Scholarship, Service, Leadership, Personal Excellence, Friendship and Sisterhood
The Kite and Stars
Black and Gold
Theta's Mission Statement
Yesterday, today, and tomorrow, Kappa Alpha Theta exists to nurture each member throughout her college and alumnae experience and to offer a lifelong opportunity for social, intellectual, and moral growth as she meets the higher and broader demands of mature life.
The intellectual ambition of the Fraternity shall be the attainment of highest scholarship. The social aim of the Fraternity shall be to exercise the widest influence of good. The moral aim of the Fraternity shall be the moral standard of love.

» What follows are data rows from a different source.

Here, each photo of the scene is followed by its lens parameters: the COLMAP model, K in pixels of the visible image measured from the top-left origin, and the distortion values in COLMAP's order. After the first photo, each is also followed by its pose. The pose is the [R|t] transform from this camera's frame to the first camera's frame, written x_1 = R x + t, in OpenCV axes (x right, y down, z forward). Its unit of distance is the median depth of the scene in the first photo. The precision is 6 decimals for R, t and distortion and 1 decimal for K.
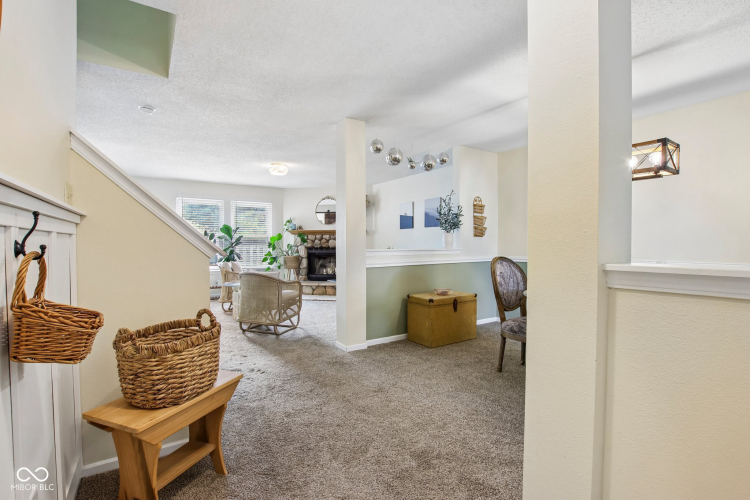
lens RADIAL K [[349.4, 0, 379.7], [0, 349.4, 249.4], [0, 0, 1]] dist [-0.033155, 0.003843]
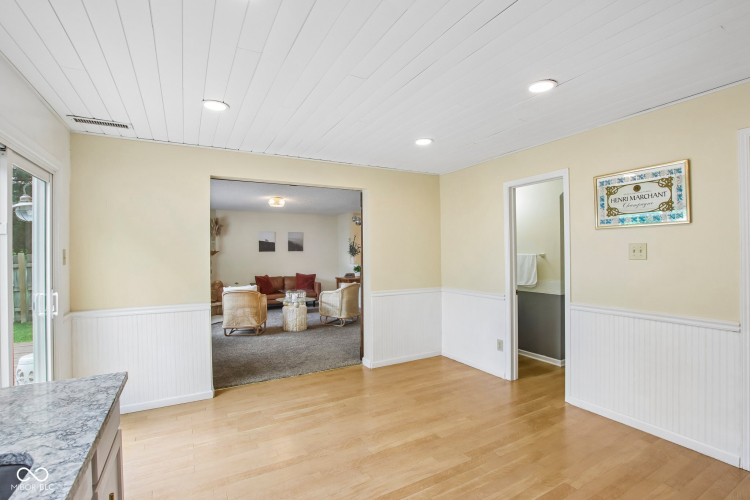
lens RADIAL K [[349.4, 0, 376.8], [0, 349.4, 252.4], [0, 0, 1]] dist [-0.033155, 0.003843]
pose [[0.087462, 0.002123, 0.996166, -1.022558], [0.026662, 0.999635, -0.004471, -0.033395], [-0.995811, 0.026951, 0.087374, 0.409643]]
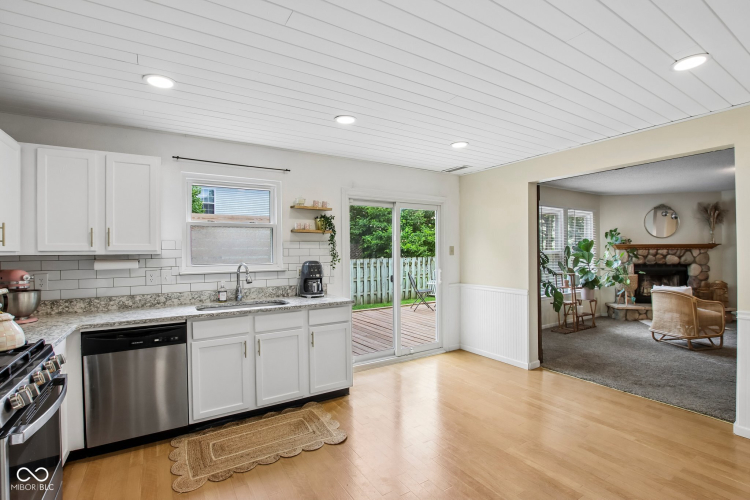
lens RADIAL K [[349.4, 0, 376.0], [0, 349.4, 252.7], [0, 0, 1]] dist [-0.033155, 0.003843]
pose [[0.999403, -0.006867, -0.033850, -0.824579], [0.006497, 0.999918, -0.011023, -0.029115], [0.033923, 0.010797, 0.999366, 0.142639]]
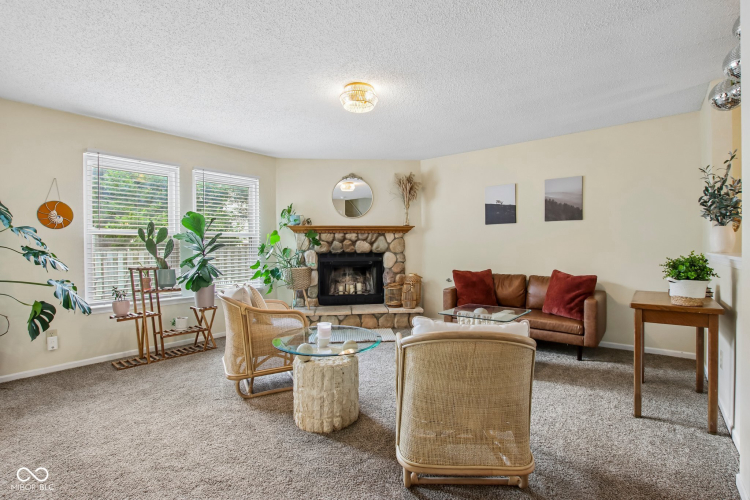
lens RADIAL K [[349.4, 0, 378.9], [0, 349.4, 250.9], [0, 0, 1]] dist [-0.033155, 0.003843]
pose [[0.954317, -0.009696, 0.298639, -0.296871], [0.011840, 0.999915, -0.005370, -0.005467], [-0.298561, 0.008661, 0.954351, 0.372993]]
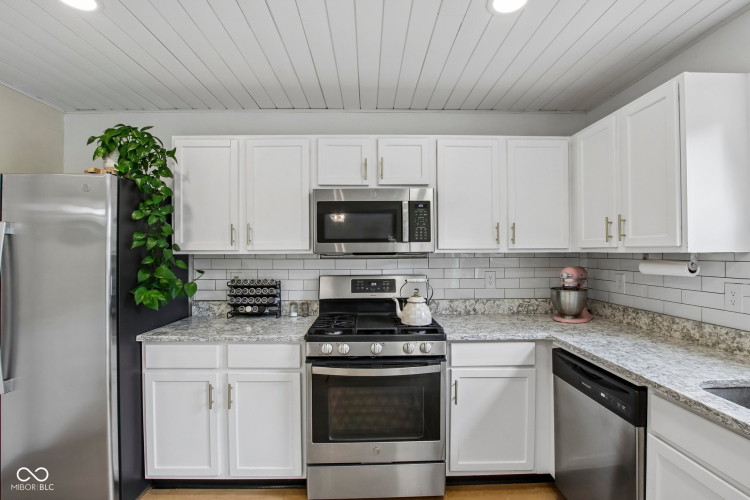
lens RADIAL K [[349.4, 0, 375.7], [0, 349.4, 250.8], [0, 0, 1]] dist [-0.033155, 0.003843]
pose [[-0.536280, 0.001992, -0.844038, -0.808727], [-0.008652, 0.999932, 0.007857, -0.034102], [0.843996, 0.011516, -0.536226, 0.434986]]
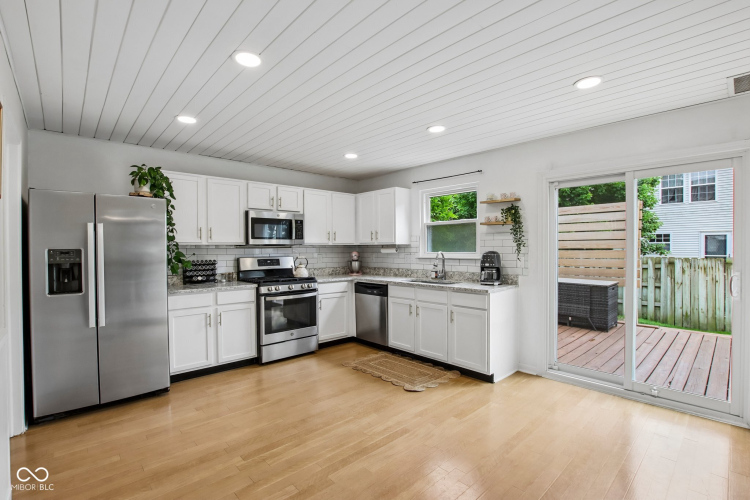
lens RADIAL K [[349.4, 0, 377.1], [0, 349.4, 250.6], [0, 0, 1]] dist [-0.033155, 0.003843]
pose [[0.156966, 0.009622, -0.987557, -0.477219], [-0.011929, 0.999898, 0.007846, -0.026806], [0.987532, 0.010549, 0.157065, 0.354939]]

Kappa Alpha Theta was founded at Asbury University (now DePauw University) in Greencastle, Indiana on January 27, 1870, making it the first Greek letter fraternity for women. (The word "sorority" was not coined until after Kappa Alpha Theta was founded.) Bettie Locke Hamilton was one of the first women admitted to Asbury in 1867, and she believed that uniting with other female students in pursuit of similar goals would greatly enrich their college experience.
Bettie was friends with several Phi Gamma Deltas, and when one of them asked her to wear his pin as a symbol of friendship with the fraternity, she said that she would not unless she could be initiated into the fraternity. Since that was not possible as she was female, she decided that she would start her own fraternity instead.
She shared her idea with Alice Allen, Bettie Tipton, and Hannah Fitch, and the four of them together founded Kappa Alpha Theta. Later that year, Kappa Alpha Theta expanded past Asbury, as they established a chapter at Indiana University. In the more than 140 years since, Kappa Alpha Theta has grown to nearly 130 chapters all across the United States and Canada.